Food Privilege Deprivation Dining

As part of the project, I have organized sustainable dinners in collaboration with restaurants. The aim of these dinners has been to raise awareness of how the dominant food system contributes to global warming and to familiarize people with sustainable foodways: to introduce the idea that sustainable dinners can be tasty even though they are mostly vegan or contain produce that people are not familiar with. Despite being 3-course menus, they have cost the equivalent of 20-35 USD. Vegan food is not expensive! 

I am far from the only one who is doing this. The Guardian recently published an article that describes how former White House chef Sam Kass creates dinners that focus on the foods that may disappear as a result of the biospheric crisis, and that also introduce new and less environmentally hostile foodways. He terms these events “last suppers” and at the one The Guardian reports on he served an amuse bouche with shrimp and salmon skin, followed by a first course of oysters and mussels, a second course of Norwegian salmon, a main consisting of lamb with wild rice seasoned with both coffee and wine, and finally a sticky toffee pudding with chocolate and coffee. The entire menu apparently cost 300 USD.

I think that Kass’s effort to create dinners that make people aware of the fact that the unfolding social and ecological crisis will make certain types of food scarce or impossible to find is a step sideways rather than forward. It is true that oysters, salmon, shrimp and many land-living animals (such as lamb) that are common in the Euro/American cuisine today are likely to become rare in the future. The global manufacture and circulation of coffee, wine and chocolate will undoubtedly also suffer as a result of global warming, soil erosion, climate migration and other effects of social and ecological erosion.

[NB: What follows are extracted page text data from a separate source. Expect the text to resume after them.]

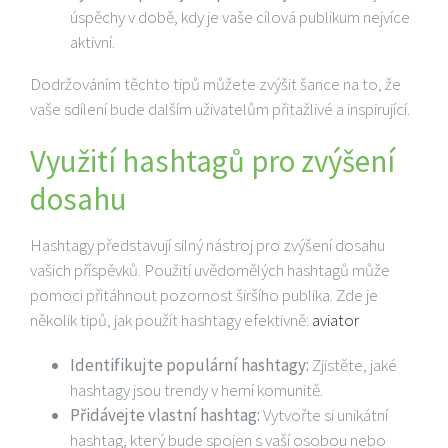
úspěchy v době, kdy je vaše cílová publikum nejvíce
aktivní.
Dodržováním těchto tipů můžete zvýšit šance na to, že
vaše sdílení bude dalším uživatelům přitažlivé a inspirující.
Využití hashtagů pro zvýšení
dosahu
Hashtagy představují silný nástroj pro zvýšení dosahu
vašich příspěvků. Použití uvědomělých hashtagů může
pomoci přitáhnout pozornost širšího publika. Zde je
několik tipů, jak použít hashtagy efektivně:
aviator
Identifikujte populární hashtagy:
Zjistěte, jaké
hashtagy jsou trendy v herní komunitě.
Přidávejte vlastní hashtag:
Vytvořte si unikátní
hashtag, který bude spojen s vaší osobou nebo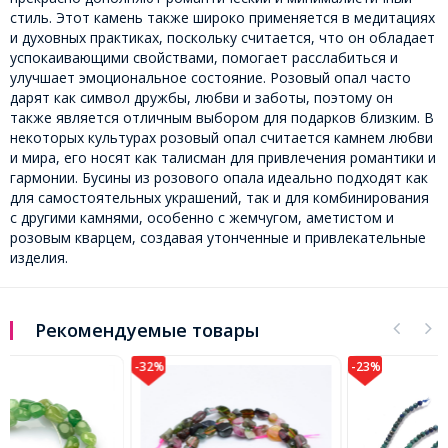
стиль. Этот камень также широко применяется в медитациях
и духовных практиках, поскольку считается, что он обладает
успокаивающими свойствами, помогает расслабиться и
улучшает эмоциональное состояние. Розовый опал часто
дарят как символ дружбы, любви и заботы, поэтому он
также является отличным выбором для подарков близким. В
некоторых культурах розовый опал считается камнем любви
и мира, его носят как талисман для привлечения романтики и
гармонии. Бусины из розового опала идеально подходят как
для самостоятельных украшений, так и для комбинирования
с другими камнями, особенно с жемчугом, аметистом и
розовым кварцем, создавая утонченные и привлекательные
изделия.
Рекомендуемые товары
-32%
-23%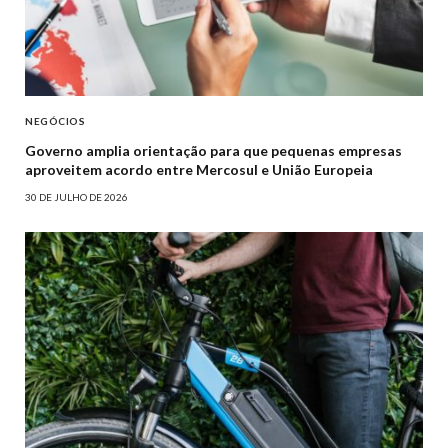
NEGÓCIOS
Governo amplia orientação para que pequenas empresas
aproveitem acordo entre Mercosul e União Europeia
30 DE JULHO DE 2026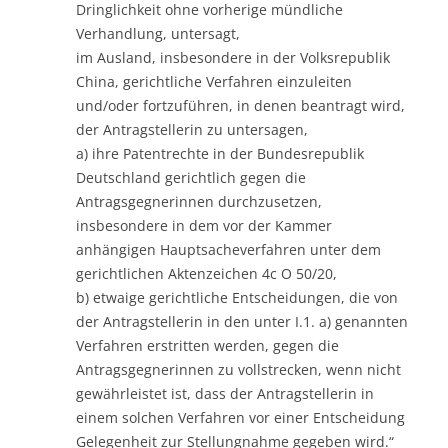
Dringlichkeit ohne vorherige mündliche
Verhandlung, untersagt,
im Ausland, insbesondere in der Volksrepublik
China, gerichtliche Verfahren einzuleiten
und/oder fortzuführen, in denen beantragt wird,
der Antragstellerin zu untersagen,
a) ihre Patentrechte in der Bundesrepublik
Deutschland gerichtlich gegen die
Antragsgegnerinnen durchzusetzen,
insbesondere in dem vor der Kammer
anhängigen Hauptsacheverfahren unter dem
gerichtlichen Aktenzeichen 4c O 50/20,
b) etwaige gerichtliche Entscheidungen, die von
der Antragstellerin in den unter I.1. a) genannten
Verfahren erstritten werden, gegen die
Antragsgegnerinnen zu vollstrecken, wenn nicht
gewährleistet ist, dass der Antragstellerin in
einem solchen Verfahren vor einer Entscheidung
Gelegenheit zur Stellungnahme gegeben wird.“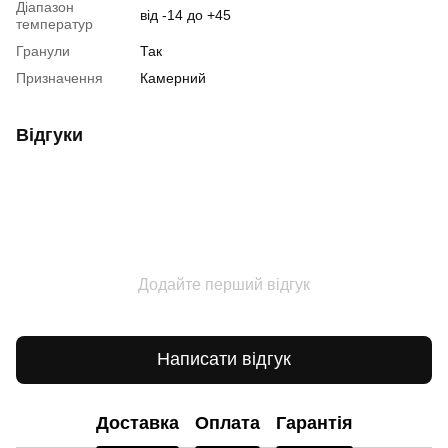
Діапазон
від -14 до +45
температур
Гранули
Так
Призначення
Камерний
Відгуки
Додайте перший відгук
Написати відгук
Доставка
Оплата
Гарантія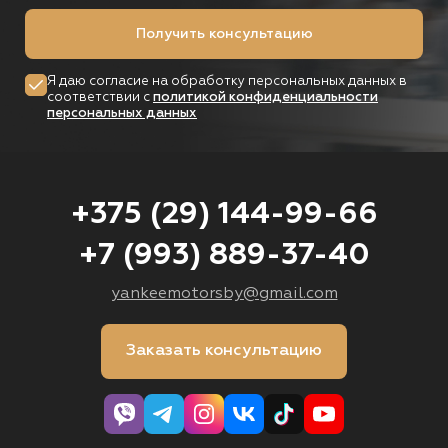
Получить консультацию
Я даю согласие на обработку персональных данных в
соответствии с
политикой конфиденциальности
персональных данных
+375 (29) 144-99-66
+7 (993) 889-37-40
yankeemotorsby@gmail.com
Заказать консультацию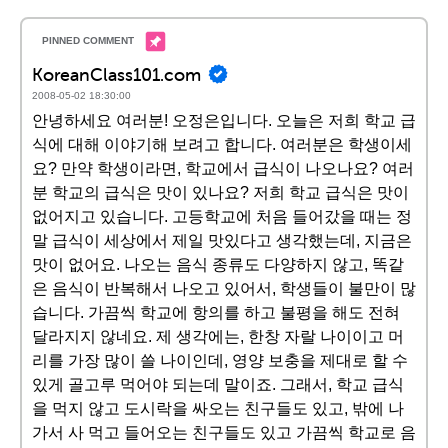
KoreanClass101.com
2008-05-02 18:30:00
안녕하세요 여러분! 오정은입니다. 오늘은 저희 학교 급
식에 대해 이야기해 보려고 합니다. 여러분은 학생이세
요? 만약 학생이라면, 학교에서 급식이 나오나요? 여러
분 학교의 급식은 맛이 있나요? 저희 학교 급식은 맛이
없어지고 있습니다. 고등학교에 처음 들어갔을 때는 정
말 급식이 세상에서 제일 맛있다고 생각했는데, 지금은
맛이 없어요. 나오는 음식 종류도 다양하지 않고, 똑같
은 음식이 반복해서 나오고 있어서, 학생들이 불만이 많
습니다. 가끔씩 학교에 항의를 하고 불평을 해도 전혀
달라지지 않네요. 제 생각에는, 한창 자랄 나이이고 머
리를 가장 많이 쓸 나이인데, 영양 보충을 제대로 할 수
있게 골고루 먹어야 되는데 말이죠. 그래서, 학교 급식
을 먹지 않고 도시락을 싸오는 친구들도 있고, 밖에 나
가서 사 먹고 들어오는 친구들도 있고 가끔씩 학교로 음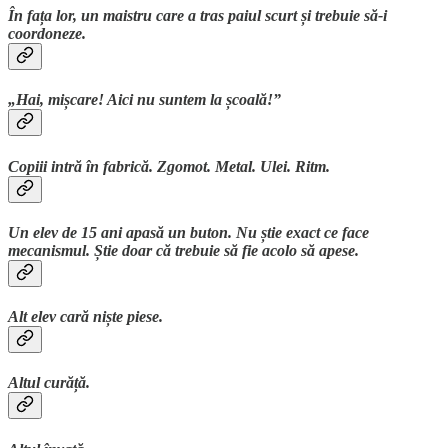
În fața lor, un maistru care a tras paiul scurt și trebuie să-i
coordoneze.
„Hai, mișcare! Aici nu suntem la școală!”
Copiii intră în fabrică. Zgomot. Metal. Ulei. Ritm.
Un elev de 15 ani apasă un buton. Nu știe exact ce face
mecanismul. Știe doar că trebuie să fie acolo să apese.
Alt elev cară niște piese.
Altul curăță.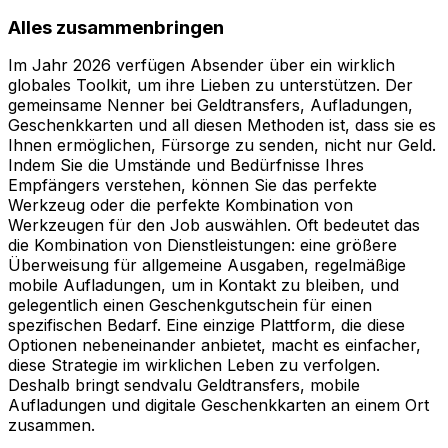
Alles zusammenbringen
Im Jahr 2026 verfügen Absender über ein wirklich
globales Toolkit, um ihre Lieben zu unterstützen. Der
gemeinsame Nenner bei Geldtransfers, Aufladungen,
Geschenkkarten und all diesen Methoden ist, dass sie es
Ihnen ermöglichen, Fürsorge zu senden, nicht nur Geld.
Indem Sie die Umstände und Bedürfnisse Ihres
Empfängers verstehen, können Sie das perfekte
Werkzeug oder die perfekte Kombination von
Werkzeugen für den Job auswählen. Oft bedeutet das
die Kombination von Dienstleistungen: eine größere
Überweisung für allgemeine Ausgaben, regelmäßige
mobile Aufladungen, um in Kontakt zu bleiben, und
gelegentlich einen Geschenkgutschein für einen
spezifischen Bedarf. Eine einzige Plattform, die diese
Optionen nebeneinander anbietet, macht es einfacher,
diese Strategie im wirklichen Leben zu verfolgen.
Deshalb bringt sendvalu Geldtransfers, mobile
Aufladungen und digitale Geschenkkarten an einem Ort
zusammen.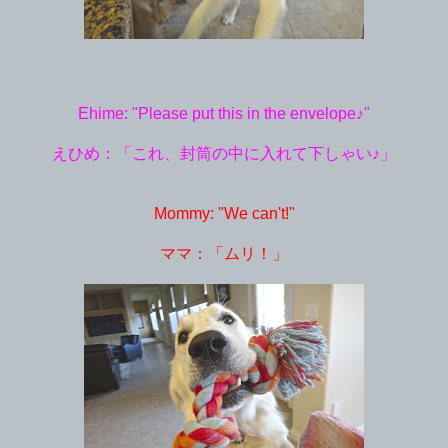
Ehime: "Please put this in the envelope♪"
えひめ：「これ、封筒の中に入れて下しゃい♪」
Mommy: "We can't!"
ママ：「ムリ！」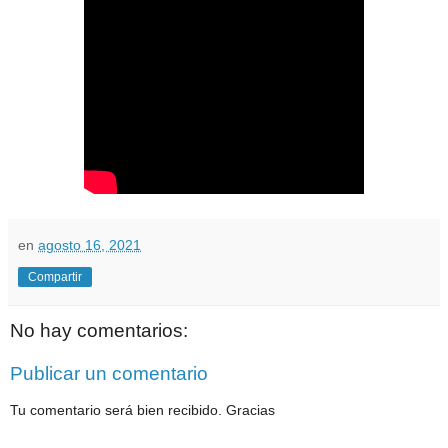
en
agosto 16, 2021
Compartir
No hay comentarios:
Publicar un comentario
Tu comentario será bien recibido. Gracias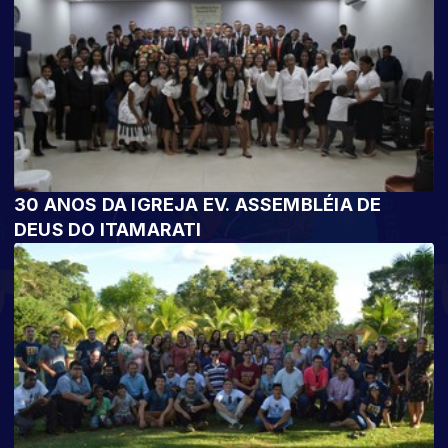
30 ANOS DA IGREJA EV. ASSEMBLÉIA DE
DEUS DO ITAMARATI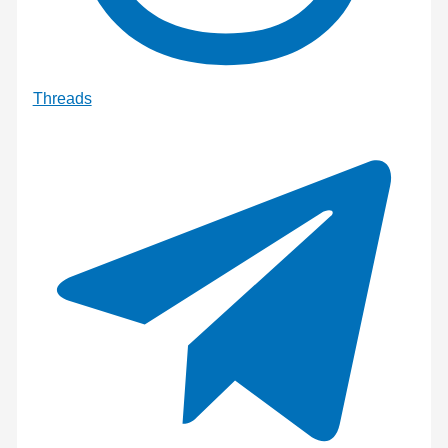
Threads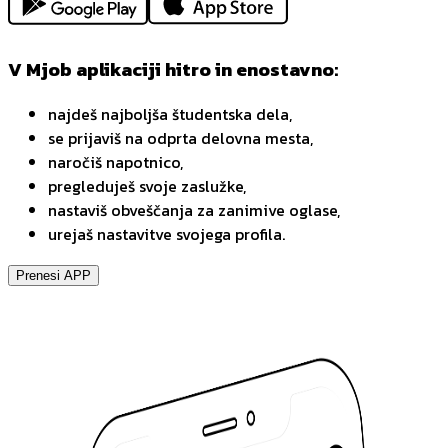
V Mjob aplikaciji hitro in enostavno:
najdeš najboljša študentska dela,
se prijaviš na odprta delovna mesta,
naročiš napotnico,
pregleduješ svoje zaslužke,
nastaviš obveščanja za zanimive oglase,
urejaš nastavitve svojega profila.
Prenesi APP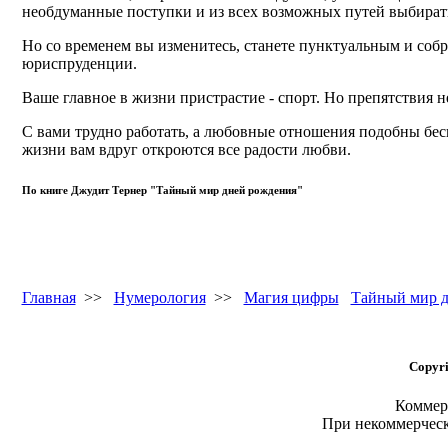
необдуманные поступки и из всех возможных путей выбира
Но со временем вы изменитесь, станете пунктуальным и собр
юриспруденции.
Ваше главное в жизни пристрастие - спорт. Но препятствия н
С вами трудно работать, а любовные отношения подобны беск
жизни вам вдруг откроются все радости любви.
По книге Джудит Тернер "Тайный мир дней рождения"
Главная
>>
Нумерология
>>
Магия цифры
Тайный мир д
Copyri
Коммерч
При некоммерчес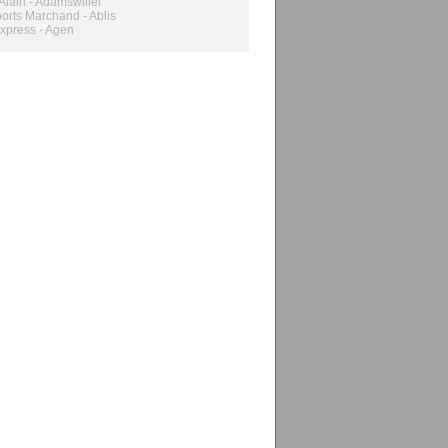
Alain - Adamswiller
orts Marchand - Ablis
xpress - Agen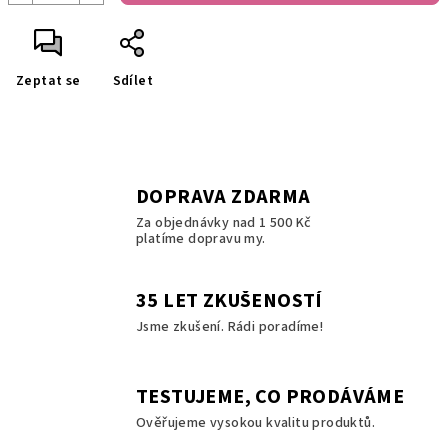
Zeptat se
Sdílet
DOPRAVA ZDARMA
Za objednávky nad 1 500 Kč
platíme dopravu my.
35 LET ZKUŠENOSTÍ
Jsme zkušení. Rádi poradíme!
TESTUJEME, CO PRODÁVÁME
Ověřujeme vysokou kvalitu produktů.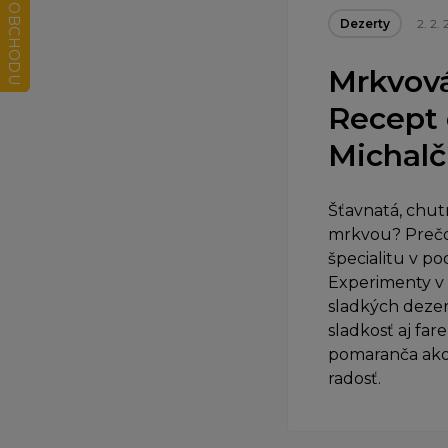
Dezerty
2. 2.
Mrkvová
Recept 
Michalč
Šťavnatá, chutn
mrkvou? Prečo n
špecialitu v p
Experimenty v k
sladkých dezer
sladkosť aj fa
pomaranča ako 
radosť.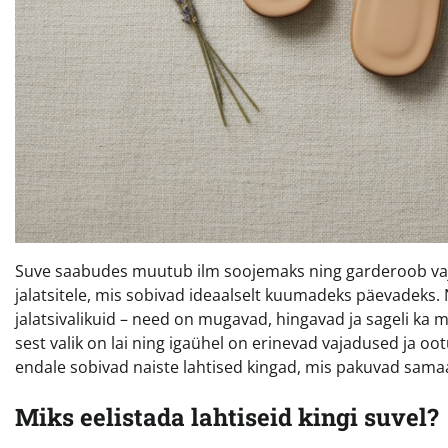
Suve saabudes muutub ilm soojemaks ning garderoob vaj
jalatsitele, mis sobivad ideaalselt kuumadeks päevadeks.
jalatsivalikuid – need on mugavad, hingavad ja sageli ka 
sest valik on lai ning igaühel on erinevad vajadused ja oot
endale sobivad naiste lahtised kingad, mis pakuvad samaae
Miks eelistada lahtiseid kingi suvel?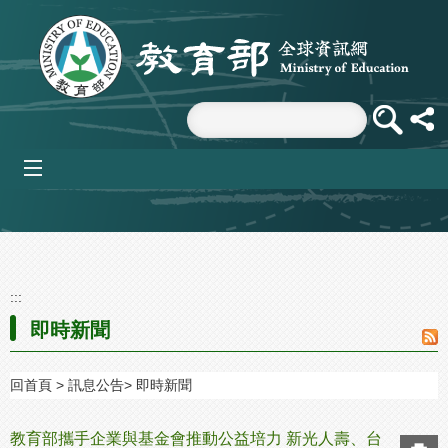
跳到主要內容區塊
mobile_menu
:::
即時新聞
回首頁
訊息公告
即時新聞
教育部攜手企業與基金會推動公益培力 新光人壽、台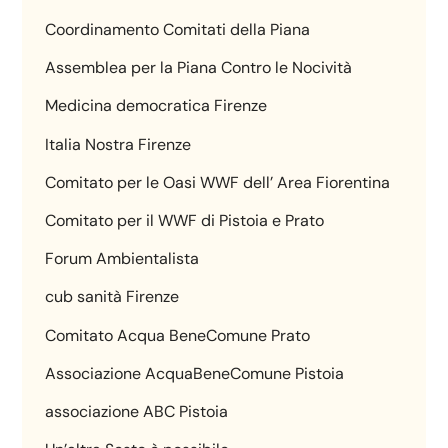
Coordinamento Comitati della Piana
Assemblea per la Piana Contro le Nocività
Medicina democratica Firenze
Italia Nostra Firenze
Comitato per le Oasi WWF dell’ Area Fiorentina
Comitato per il WWF di Pistoia e Prato
Forum Ambientalista
cub sanità Firenze
Comitato Acqua BeneComune Prato
Associazione AcquaBeneComune Pistoia
associazione ABC Pistoia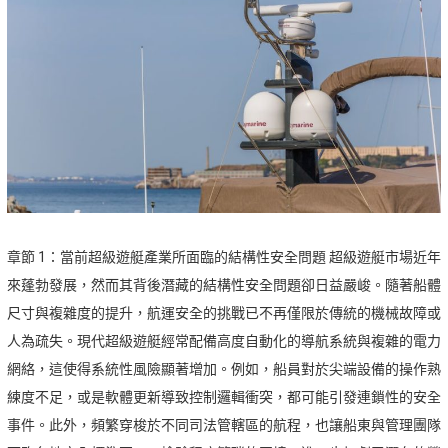
章節 1：當前超級遊艇產業所面臨的結構性安全問題 超級遊艇市場近年
來蓬勃發展，然而其背後潛藏的結構性安全問題卻日益嚴峻。隨著船體
尺寸與複雜度的提升，航運安全的挑戰已不再僅限於傳統的機械故障或
人為疏失。現代超級遊艇經常配備高度自動化的導航系統與複雜的電力
網絡，這使得系統性風險顯著增加。例如，船員對於尖端設備的操作熟
練度不足，或是軟體更新導致控制邏輯衝突，都可能引發連鎖性的安全
事件。此外，頻繁穿梭於不同司法管轄區的航程，也讓船東與管理團隊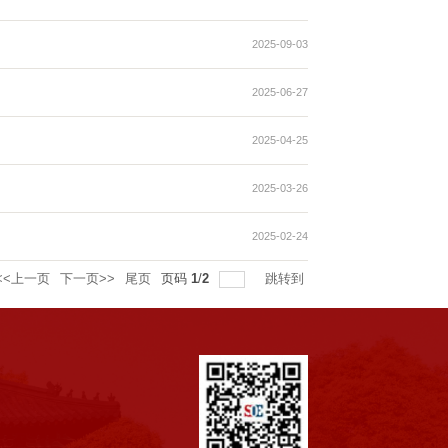
2025-09-03
2025-06-27
2025-04-25
2025-03-26
2025-02-24
<<上一页
下一页>>
尾页
页码
1
/
2
跳转到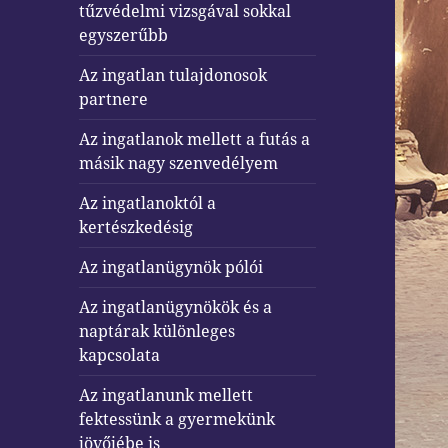
tűzvédelmi vizsgával sokkal
egyszerűbb
Az ingatlan tulajdonosok
partnere
Az ingatlanok mellett a futás a
másik nagy szenvedélyem
Az ingatlanoktól a
kertészkedésig
Az ingatlanügynök pólói
Az ingatlanügynökök és a
naptárak különleges
kapcsolata
Az ingatlanunk mellett
fektessünk a gyermekünk
jövőjébe is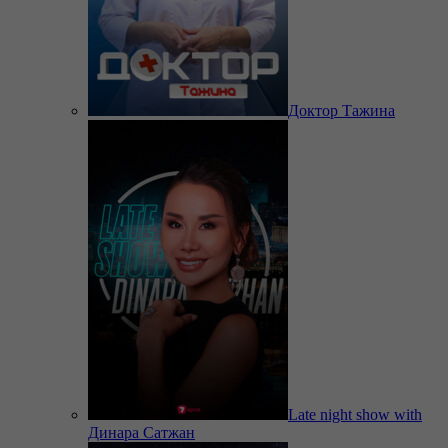
Доктор Тажина
Late night show with
Динара Сатжан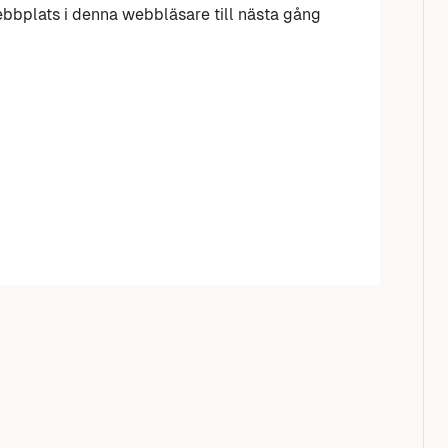
bbplats i denna webbläsare till nästa gång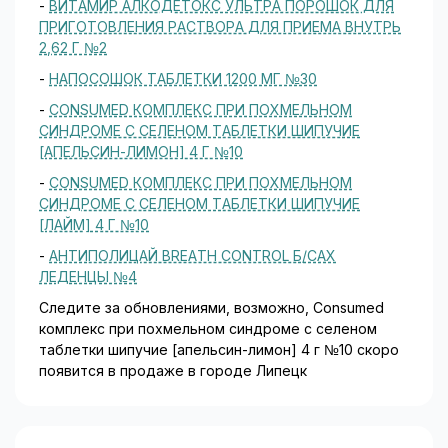
-
ВИТАМИР АЛКОДЕТОКС УЛЬТРА ПОРОШОК ДЛЯ
ПРИГОТОВЛЕНИЯ РАСТВОРА ДЛЯ ПРИЕМА ВНУТРЬ
2,62 Г №2
-
НАПОСОШОК ТАБЛЕТКИ 1200 МГ №30
-
CONSUMED КОМПЛЕКС ПРИ ПОХМЕЛЬНОМ
СИНДРОМЕ С СЕЛЕНОМ ТАБЛЕТКИ ШИПУЧИЕ
[АПЕЛЬСИН-ЛИМОН] 4 Г №10
-
CONSUMED КОМПЛЕКС ПРИ ПОХМЕЛЬНОМ
СИНДРОМЕ С СЕЛЕНОМ ТАБЛЕТКИ ШИПУЧИЕ
[ЛАЙМ] 4 Г №10
-
АНТИПОЛИЦАЙ BREATH CONTROL Б/САХ
ЛЕДЕНЦЫ №4
Следите за обновлениями, возможно, Consumed
комплекс при похмельном синдроме с селеном
таблетки шипучие [апельсин-лимон] 4 г №10 скоро
появится в продаже в городе Липецк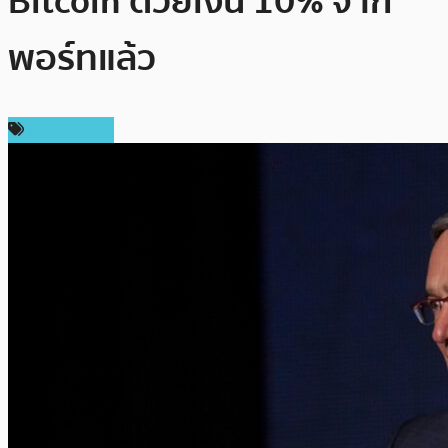
Bitcoin ด้วยเงิน 10% จาก
พอร์ทแล้ว
ข่าว Bitcoin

It is not wrong to draw people’s attention to this development, yet Kass’s dinners do not highlight how the diet he celebrates is part of the reason why the is getting warmer. Again, the existing food system and the meat-heavy diet it promotes are a main driver of the climate crisis, and also, as former Executive Secretary of UNFCCC Christina Figueres has argued, of the profoundly related inequality crisis.

In addition to this, Kass’s dinner seeks to create awareness through a trope that can be called privilege deprivation. Kass’s gambit is that if “we” don’t do anything about global warming, “we” will not be able to savour foods such as shrimp, oysters, salmon, lamb, chocolate, wine and coffee. This is problematic first because it elides the fact that a substantial number of people already do not have access to such foods. It is also problematic since it seeks to motivate action by imaginatively locating (privileged) people in futures where they have been deprived of their food privileges. But if inequality and the privileged diet are driving the ongoing crisis, how can any program designed to maintain them serve the needs of the planet?

The people who can pay 300 USD for a dinner will, in all likelihood, be the last ones to have to abandon the traditional, western diet that Kass’s last dinner menu tacitly normalises. From this perspective, it can be argued that Kass’s dinner commodifies the disappearance of the current food system and of existing diets. It is not the way to go.